Of course it couldn't last. Simple Minds had made a record that looked forward with bright eyes and open hearts, but instead of exploring the avenues of interest they cut out the heart and made in the New Gold Dream album what some said was a sparkling new Pop but what was really a duller, more radio friendly version of Sons And Fascination. With Brian McGee gone from the drum stool, the restrained heart of Simple Minds seemed to vanish, replaced by the harsh and more recognisably Rock hardness and flourish of (mainly) Mel Gaynor. McGee was always an intense figure at Simple Minds shows, almost invisibly keeping it all together with a restrained immersion. Gaynor was all 'look how hard I can hit the drum and aren't I fantastic', and it somehow encapsulated all that went wrong with Simple Minds. The balance was upset and it all fell to pieces. Listened to now, New Gold Dream sounds all tinkly and insubstantial, only Forbes' bass appearing to carry any great weight. It all feels like a band in the process of reaching for something Big and filled with a false importance. Of course Forbes too soon left, and was last seen with McGee playing rhythm section for Propaganda on a Glasgow stage in 1985; they helped Propaganda sound like the greatest band I ever heard.
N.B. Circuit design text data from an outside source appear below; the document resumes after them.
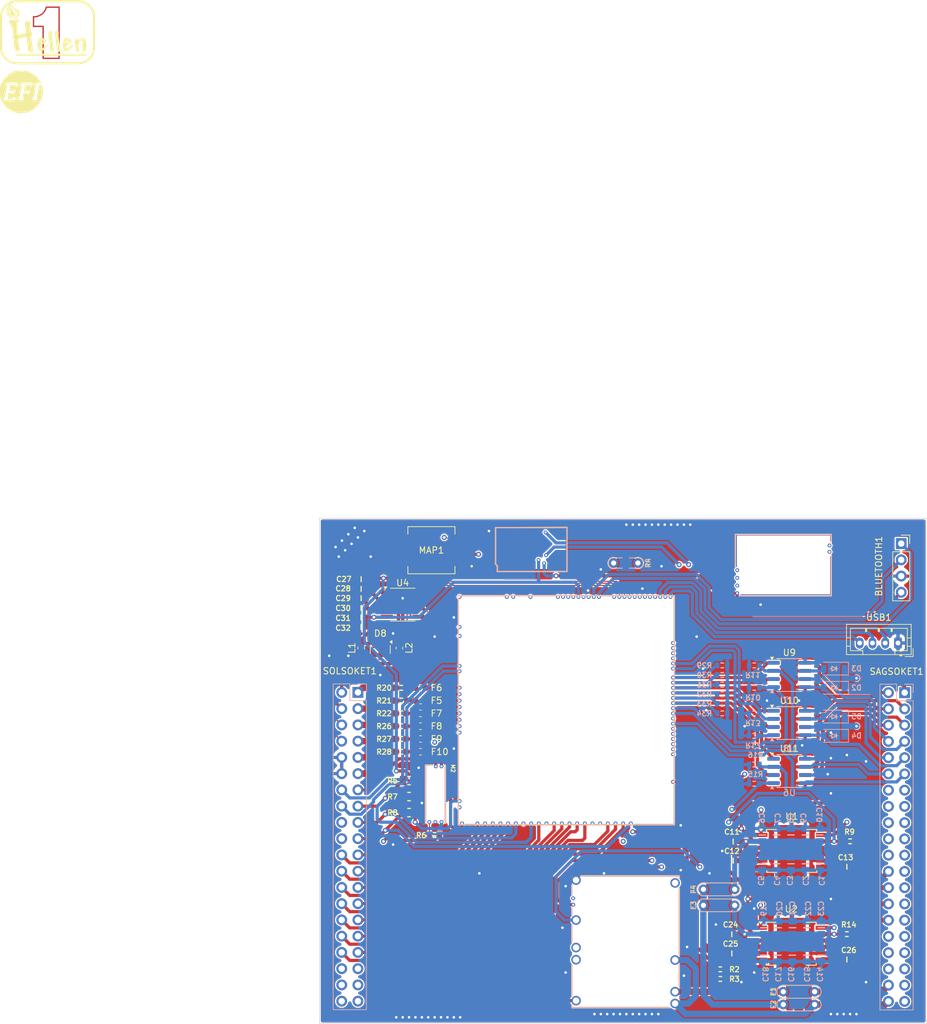
<source format=kicad_pcb>
(kicad_pcb
	(version 20240108)
	(generator "pcbnew")
	(generator_version "8.0")
	(general
		(thickness 1.6)
		(legacy_teardrops no)
	)
	(paper "A4")
	(title_block
		(title "UAEFI")
		(date "2024-08-15")
		(rev "D")
	)
	(layers
		(0 "F.Cu" signal)
		(1 "In1.Cu" signal)
		(2 "In2.Cu" signal)
		(31 "B.Cu" signal)
		(32 "B.Adhes" user "B.Adhesive")
		(33 "F.Adhes" user "F.Adhesive")
		(34 "B.Paste" user)
		(35 "F.Paste" user)
		(36 "B.SilkS" user "B.Silkscreen")
		(37 "F.SilkS" user "F.Silkscreen")
		(38 "B.Mask" user)
		(39 "F.Mask" user)
		(40 "Dwgs.User" user "User.Drawings")
		(41 "Cmts.User" user "User.Comments")
		(42 "Eco1.User" user "User.Eco1")
		(43 "Eco2.User" user "User.Eco2")
		(44 "Edge.Cuts" user)
		(45 "Margin" user)
		(46 "B.CrtYd" user "B.Courtyard")
		(47 "F.CrtYd" user "F.Courtyard")
		(48 "B.Fab" user)
		(49 "F.Fab" user)
		(50 "User.1" user)
		(51 "User.2" user)
		(52 "User.3" user)
		(53 "User.4" user)
		(54 "User.5" user)
		(55 "User.6" user)
		(56 "User.7" user)
		(57 "User.8" user)
		(58 "User.9" user)
	)
	(setup
		(stackup
			(layer "F.SilkS"
				(type "Top Silk Screen")
			)
			(layer "F.Paste"
				(type "Top Solder Paste")
			)
			(layer "F.Mask"
				(type "Top Solder Mask")
				(thickness 0.01)
			)
			(layer "F.Cu"
				(type "copper")
				(thickness 0.035)
			)
			(layer "dielectric 1"
				(type "prepreg")
				(thickness 0.1)
				(material "FR4")
				(epsilon_r 4.5)
				(loss_tangent 0.02)
			)
			(layer "In1.Cu"
				(type "copper")
				(thickness 0.035)
			)
			(layer "dielectric 2"
				(type "core")
				(thickness 1.24)
				(material "FR4")
				(epsilon_r 4.5)
				(loss_tangent 0.02)
			)
			(layer "In2.Cu"
				(type "copper")
				(thickness 0.035)
			)
			(layer "dielectric 3"
				(type "prepreg")
				(thickness 0.1)
				(material "FR4")
				(epsilon_r 4.5)
				(loss_tangent 0.02)
			)
			(layer "B.Cu"
				(type "copper")
				(thickness 0.035)
			)
			(layer "B.Mask"
				(type "Bottom Solder Mask")
				(thickness 0.01)
			)
			(layer "B.Paste"
				(type "Bottom Solder Paste")
			)
			(layer "B.SilkS"
				(type "Bottom Silk Screen")
			)
			(copper_finish "None")
			(dielectric_constraints no)
		)
		(pad_to_mask_clearance 0)
		(allow_soldermask_bridges_in_footprints no)
		(aux_axis_origin 50 160)
		(pcbplotparams
			(layerselection 0x00010fc_ffffffff)
			(plot_on_all_layers_selection 0x0000000_00000000)
			(disableapertmacros no)
			(usegerberextensions yes)
			(usegerberattributes yes)
			(usegerberadvancedattributes yes)
			(creategerberjobfile yes)
			(dashed_line_dash_ratio 12.000000)
			(dashed_line_gap_ratio 3.000000)
			(svgprecision 4)
			(plotframeref yes)
			(viasonmask no)
			(mode 1)
			(useauxorigin no)
			(hpglpennumber 1)
			(hpglpenspeed 20)
			(hpglpendiameter 15.000000)
			(pdf_front_fp_property_popups yes)
			(pdf_back_fp_property_popups yes)
			(dxfpolygonmode yes)
			(dxfimperialunits yes)
			(dxfusepcbnewfont yes)
			(psnegative no)
			(psa4output no)
			(plotreference yes)
			(plotvalue yes)
			(plotfptext yes)
			(plotinvisibletext no)
			(sketchpadsonfab no)
			(subtractmaskfromsilk no)
			(outputformat 1)
			(mirror no)
			(drillshape 0)
			(scaleselection 1)
			(outputdirectory "hellen-one/tests/gerber/")
		)
	)
	(net 0 "")
	(net 1 "GND")
	(net 2 "/DC Driver 1/PWR")
	(net 3 "/OUT_DC1-")
	(net 4 "/OUT_DC1+")
	(net 5 "/DC Driver 2/PWR")
	(net 6 "/OUT_DC2-")
	(net 7 "/OUT_DC2+")
	(net 8 "+5VA")
	(net 9 "Net-(U4-T-)")
	(net 10 "Net-(U4-T+)")
	(net 11 "+3.3VA")
	(net 12 "/VBAT")
	(net 13 "+12V_RAW")
	(net 14 "/OUT_LS1")
	(net 15 "/OUT_LS2")
	(net 16 "/OUT_LS3")
	(net 17 "/OUT_LS4")
	(net 18 "unconnected-(U6-STATUS1-Pad2)")
	(net 19 "unconnected-(U6-STATUS2-Pad4)")
	(net 20 "/IN_VIGN")
	(net 21 "+12V")
	(net 22 "+5VP")
	(net 23 "/IN_PPS2")
	(net 24 "/IN_PPS1")
	(net 25 "/IN_CLT")
	(net 26 "/IN_IAT")
	(net 27 "GNDA")
	(net 28 "/IN_TPS1")
	(net 29 "/IN_TPS2")
	(net 30 "/IN_AUX3")
	(net 31 "/IN_AUX2")
	(net 32 "/IN_AUX1")
	(net 33 "/IN_BUTTON2")
	(net 34 "/IN_BUTTON1")
	(net 35 "/IN_HALL3")
	(net 36 "/IN_HALL2")
	(net 37 "/IN_HALL1")
	(net 38 "/IN_MAP")
	(net 39 "/EGT+")
	(net 40 "/IN_BUTTON3")
	(net 41 "/IN_KNOCK_RAW")
	(net 42 "/IN_FLEX")
	(net 43 "/VR_MAX9924+")
	(net 44 "/EGT-")
	(net 45 "/OUT_IGN6")
	(net 46 "/OUT_IGN5")
	(net 47 "/OUT_IGN4")
	(net 48 "/OUT_IGN3")
	(net 49 "/OUT_IGN2")
	(net 50 "/OUT_IGN1")
	(net 51 "/OUT_INJ6")
	(net 52 "/OUT_INJ5")
	(net 53 "/OUT_INJ4")
	(net 54 "/OUT_INJ3")
	(net 55 "/OUT_INJ2")
	(net 56 "/OUT_INJ1")
	(net 57 "unconnected-(MAP1-Pad8)")
	(net 58 "unconnected-(MAP1-Pad1)")
	(net 59 "unconnected-(MAP1-Pad6)")
	(net 60 "/VBUS")
	(net 61 "/USB-")
	(net 62 "/USB+")
	(net 63 "unconnected-(MAP1-Pad7)")
	(net 64 "unconnected-(MAP1-Pad5)")
	(net 65 "/MCU-CAN2TX")
	(net 66 "/MCU-CAN2RX")
	(net 67 "/CAN2+")
	(net 68 "unconnected-(M1-V12-PadE2)")
	(net 69 "/VIGN")
	(net 70 "+5V")
	(net 71 "/PWR_EN")
	(net 72 "Net-(M1-PG_5VP)")
	(net 73 "/IN_KNOCK")
	(net 74 "/VR_MAX9924-")
	(net 75 "unconnected-(M4-NC-PadE1)")
	(net 76 "unconnected-(M4-NC-PadE2)")
	(net 77 "/CAN2-")
	(net 78 "/CAN1+")
	(net 79 "/DC2_DIS")
	(net 80 "/DC2_DIR")
	(net 81 "/DC1_DIS")
	(net 82 "/LS2")
	(net 83 "/LS1")
	(net 84 "/INJ6")
	(net 85 "/INJ5")
	(net 86 "/INJ4")
	(net 87 "/INJ3")
	(net 88 "/INJ2")
	(net 89 "/INJ1")
	(net 90 "/LS3")
	(net 91 "/LS4")
	(net 92 "/DC1_PWM")
	(net 93 "/DC1_DIR")
	(net 94 "/DC2_PWM")
	(net 95 "unconnected-(SAGSOKET1-Pin_37-Pad37)")
	(net 96 "unconnected-(SAGSOKET1-Pin_23-Pad23)")
	(net 97 "unconnected-(SAGSOKET1-Pin_29-Pad29)")
	(net 98 "unconnected-(SAGSOKET1-Pin_27-Pad27)")
	(net 99 "/CAN1-")
	(net 100 "/EGT/SPI_CS")
	(net 101 "/EGT/SPI_SCK")
	(net 102 "/EGT/SPI_SO")
	(net 103 "unconnected-(SAGSOKET1-Pin_21-Pad21)")
	(net 104 "unconnected-(SAGSOKET1-Pin_22-Pad22)")
	(net 105 "unconnected-(SAGSOKET1-Pin_36-Pad36)")
	(net 106 "+3.3V")
	(net 107 "/IN_VMAIN")
	(net 108 "/INTERNAL_MAP")
	(net 109 "/ADC3")
	(net 110 "/IGN6")
	(net 111 "/IGN5")
	(net 112 "/IGN4")
	(net 113 "/IGN3")
	(net 114 "/IGN2")
	(net 115 "/IGN1")
	(net 116 "unconnected-(MCU1-nReset-PadN7)")
	(net 117 "unconnected-(MCU1-I2C_SCL_(PB10)-PadE3)")
	(net 118 "unconnected-(MCU1-I2C_SDA_(PB11)-PadE4)")
	(net 119 "unconnected-(MCU1-VREF2-PadS5)")
	(net 120 "unconnected-(MCU1-BOOT0-PadN16)")
	(net 121 "unconnected-(MCU1-SWCLK_(PA14)-PadN6)")
	(net 122 "unconnected-(U1-SO-Pad3)")
	(net 123 "unconnected-(U2-SO-Pad3)")
	(net 124 "unconnected-(MCU1-LED_YELLOW-PadN14b)")
	(net 125 "unconnected-(MCU1-SWDIO_(PA13)-PadN5)")
	(net 126 "unconnected-(MCU1-V5A_SWITCHABLE-PadW14)")
	(net 127 "unconnected-(MCU1-V33_REF-PadW13)")
	(net 128 "unconnected-(MCU1-GNDA-PadE2)")
	(net 129 "unconnected-(MCU1-LED_GREEN-PadN14a)")
	(net 130 "unconnected-(MCU1-SWO_(PB3)-PadN8)")
	(net 131 "unconnected-(MCU1-OUT_PWM6_(PD14)-PadE23)")
	(net 132 "unconnected-(MCU1-UART8_RX_(PE0)-PadN18)")
	(net 133 "unconnected-(MCU1-V33-PadN23)")
	(net 134 "/VREF1")
	(net 135 "unconnected-(SAGSOKET1-Pin_35-Pad35)")
	(net 136 "/PG_5VP")
	(net 137 "Net-(F5-Pad1)")
	(net 138 "Net-(F6-Pad1)")
	(net 139 "Net-(F7-Pad1)")
	(net 140 "Net-(F8-Pad1)")
	(net 141 "Net-(F9-Pad1)")
	(net 142 "Net-(F10-Pad1)")
	(net 143 "/12V_KEY")
	(net 144 "unconnected-(U7-STATUS1-Pad2)")
	(net 145 "unconnected-(U7-STATUS2-Pad4)")
	(net 146 "unconnected-(U8-STATUS1-Pad2)")
	(net 147 "unconnected-(U8-STATUS2-Pad4)")
	(net 148 "unconnected-(U9-STATUS1-Pad2)")
	(net 149 "unconnected-(U9-STATUS2-Pad4)")
	(net 150 "unconnected-(U10-STATUS1-Pad2)")
	(net 151 "unconnected-(U10-STATUS2-Pad4)")
	(net 152 "unconnected-(U11-STATUS1-Pad2)")
	(net 153 "unconnected-(U11-STATUS2-Pad4)")
	(net 154 "/OUT_LS_HOT1")
	(net 155 "/OUT_LS_HOT2")
	(net 156 "/LS_HOT2")
	(net 157 "/LS_HOT1")
	(net 158 "unconnected-(SAGSOKET1-Pin_31-Pad31)")
	(net 159 "/VR_MAX9924")
	(net 160 "/BT_TX")
	(net 161 "/BT_RX")
	(net 162 "unconnected-(SAGSOKET1-Pin_25-Pad25)")
	(net 163 "unconnected-(SAGSOKET1-Pin_13-Pad13)")
	(net 164 "unconnected-(SAGSOKET1-Pin_32-Pad32)")
	(net 165 "unconnected-(SAGSOKET1-Pin_17-Pad17)")
	(net 166 "unconnected-(SAGSOKET1-Pin_19-Pad19)")
	(net 167 "unconnected-(SAGSOKET1-Pin_15-Pad15)")
	(net 168 "unconnected-(SAGSOKET1-Pin_33-Pad33)")
	(net 169 "unconnected-(SAGSOKET1-Pin_34-Pad34)")
	(net 170 "unconnected-(SOLSOKET1-Pin_37-Pad37)")
	(net 171 "unconnected-(SOLSOKET1-Pin_38-Pad38)")
	(net 172 "unconnected-(SAGSOKET1-Pin_39-Pad39)")
	(net 173 "unconnected-(SOLSOKET1-Pin_40-Pad40)")
	(net 174 "unconnected-(SOLSOKET1-Pin_39-Pad39)")
	(net 175 "unconnected-(SAGSOKET1-Pin_20-Pad20)")
	(net 176 "unconnected-(SAGSOKET1-Pin_18-Pad18)")
	(footprint "hellen-one-common:C0603" (layer "F.Cu") (at 56.5 92))
	(footprint "hellen-one-common:LOGO" (layer "F.Cu") (at 7.746859 5.121002))
	(footprint "hellen-one-power_12and5V-0.2:power_12and5V" (layer "F.Cu") (at 106.375001 136.799997 180))
	(footprint "Fuse:Fuse_0603_1608Metric" (layer "F.Cu") (at 65.7875 107.5))
	(footprint "Connector_PinSocket_2.54mm:PinSocket_1x04_P2.54mm_Vertical" (layer "F.Cu") (at 141 84.96))
	(footprint "Inductor_SMD:L_0603_1608Metric" (layer "F.Cu") (at 56.5 101.2875 90))
	(footprint "hellen-one-common:R0603" (layer "F.Cu") (at 133 131.5))
	(footprint "Connector_JST:JST_PH_B4B-PH-K_1x04_P2.00mm_Vertical" (layer "F.Cu") (at 140.5 100.5 180))
	(footprint "Package_SO:Infineon_PG-DSO-12-11" (layer "F.Cu") (at 123.875 133))
	(footprint "hellen-one-common:C0603" (layer "F.Cu") (at 56.5 96.47))
	(footprint "hellen-one-common:R0805" (layer "F.Cu") (at 64 127.005856))
	(footprint "hellen-one-common:C0603" (layer "F.Cu") (at 56.5 93.47))
	(footprint "hellen-one-common:C0603" (layer "F.Cu") (at 56.5 94.97))
	(footprint "kicad6-libraries:rusefi_logo" (layer "F.Cu") (at 3.34645 14.39391))
	(footprint "hellen-one-common:R0805" (layer "F.Cu") (at 64 124.502928))
	(footprint "hellen-one-knock-0.2:knock" (layer "F.Cu") (at 66.474999 119.475 -90))
	(footprint "Package_SO:Infineon_PG-DSO-12-11" (layer "F.Cu") (at 123.8 147.5))
	(footprint "hellen-one-common:R0603" (layer "F.Cu") (at 62.7875 109.5))
	(footprint "hellen-one-common:C0603" (layer "F.Cu") (at 132.5 135.5 180))
	(footprint "hellen-one-common:C0603" (layer "F.Cu") (at 56.5 90.5))
	(footprint "hellen-one-common:C0603" (layer "F.Cu") (at 114.5 149))
	(footprint "hellen-one-common:PAD-1206-PAD" (layer "F.Cu") (at 125 155 180))
	(footprint "Package_SO:SOIC-8_3.9x4.9mm_P1.27mm" (layer "F.Cu") (at 63 94.5))
	(footprint "Package_TO_SOT_SMD:SOT-23" (layer "F.Cu") (at 59.5 101.5 -90))
	(footprint "Package_SO:SOIC-8_3.9x4.9mm_P1.27mm" (layer "F.Cu") (at 123.5 105.5))
	(footprint "Inductor_SMD:L_0603_1608Metric" (layer "F.Cu") (at 62.5 101.2875 90))
	(footprint "Package_SO:SOIC-8_3.9x4.9mm_P1.27mm" (layer "F.Cu") (at 123.5 113))
	(footprint "hellen-one-can-0.1:can"
		(layer "F.Cu")
		(uuid "93b6dae1-02a4-4ebc-8955-c2a1c61e665d")
		(at 77.437502 89.418337)
		(property "Reference" "CAN1"
			(at 0.254 -7.8486 0)
			(unlocked yes)
			(layer "F.SilkS")
			(hide yes)
			(uuid "37958587-3a14-4074-a414-cf93019d6aba")
			(effects
				(font
					(size 1.524 1.524)
					(thickness 0.254)
				)
				(justify left bottom)
			)
		)
		(property "Value" "Module-can-0.1"
			(at -6.8453 2.2733 0)
			(unlocked yes)
			(layer "F.SilkS")
			(hide yes)
			(uuid "6aca8cd7-ff5d-41c4-aaa9-2b54ed8c926e")
			(effects
				(font
					(size 1.524 1.524)
					(thickness 0.254)
				)
				(justify left bottom)
			)
		)
		(property "Footprint" "hellen-one-can-0.1:can"
			(at 0 0 0)
			(layer "F.Fab")
			(hide yes)
			(uuid "5cb3bb2a-9eb1-4a5b-a6c7-4382cb122c70")
			(effects
				(font
					(size 1.27 1.27)
					(thickness 0.15)
				)
			)
		)
		(property "Datasheet" ""
			(at 0 0 0)
			(layer "F.Fab")
			(hide yes)
			(uuid "af263ff1-c5cb-4506-8fe0-84ebf47568c7")
			(effects
				(font
					(size 1.27 1.27)
					(thickness 0.15)
				)
			)
		)
		(property "Description" ""
			(at 0 0 0)
			(layer "F.Fab")
			(hide yes)
			(uuid "4d9b4f90-573c-4396-b587-78cbab130c53")
			(effects
				(font
					(size 1.27 1.27)
					(thickness 0.15)
				)
			)
		)
		(path "/b3eba907-b90b-4063-b3b9-7115645d1bcd")
		(sheetname "Kök")
		(sheetfile "uaefi.kicad_sch")
		(zone_connect 2)
		(attr through_hole)
		(fp_line
			(start 0.099997 -6.947827)
			(end 11.274997 -6.986674)
			(stroke
				(width 0.2)
				(type solid)
			)
			(layer "B.SilkS")
			(uuid "b1f7d701-e892-42d0-9c04-3b49a82f374c")
		)
		(fp_line
			(start 0.099997 -1.250005)
			(end 0.099997 -6.947827)
			(stroke
				(width 0.2)
				(type solid)
			)
			(layer "B.SilkS")
			(uuid "eaef09a7-e203-4264-8d94-96eb9c529719")
		)
		(fp_line
			(start 0.099997 -1.250005)
			(end 0.375001 -0.974999)
			(stroke
				(width 0.2)
				(type solid)
			)
			(layer "B.SilkS")
			(uuid "cc2cd466-a330-4807-a804-68cd7ab56f0a")
		)
		(fp_line
			(start 0.375001 -0.15)
			(end 0.375001 -0.974999)
			(stroke
				(width 0.2)
				(type solid)
			)
			(layer "B.SilkS")
			(uuid "4d9d21be-c038-47e8-b28c-3bb4d431135e")
		)
		(fp_line
			(start 0.375001 -0.15)
			(end 0.431203 -0.1)
			(stroke
				(width 0.2)
				(type solid)
			)
			(layer "B.SilkS")
			(uuid "f6f70f22-9f8c-4853-b816-5c5446820da1")
		)
		(fp_lin
... [1265647 chars truncated]
</source>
New Gold Dream sounds now like a record out of sorts with itself; a record that doesn't actually make a sense of any kind. It sounds like a strange aberration; a record with just enough mystery intact to never reach the nightmarish zombiefied rock of the later band, and yet not far enough away from that world of the undead to be of real interest to those infatuated with the possibilities of the earlier records. It's the same if I think of moments in time too; New Gold Dream is just the sound being played in a living room by Audrey; the sound of a band suddenly loved by all the 'too cool for you' kids in school that you couldn't help but have crushes on but who then turned on you and suggested you only liked Simple Minds because they were suddenly fashionable and really, you knew inside it was the other way around and anyway they knew it too, and anyway too you knew the sky was getting less blue, less high, less wide with each passing breath.

Other moments, other sounds restored all my faith in the immensity of life of course. There were to be many more crushes, many more desolations and isolations and many more Pop groups in whom to place the kind of blind faith that Pop demands. Simple Minds just happened to be one of the first to make me see that, just happened to be the band that made many of the records to accompany the painful and meteoric moments of adolescence. And although you could certainly ask for more than that, you'd just be growing more limbs to chop off.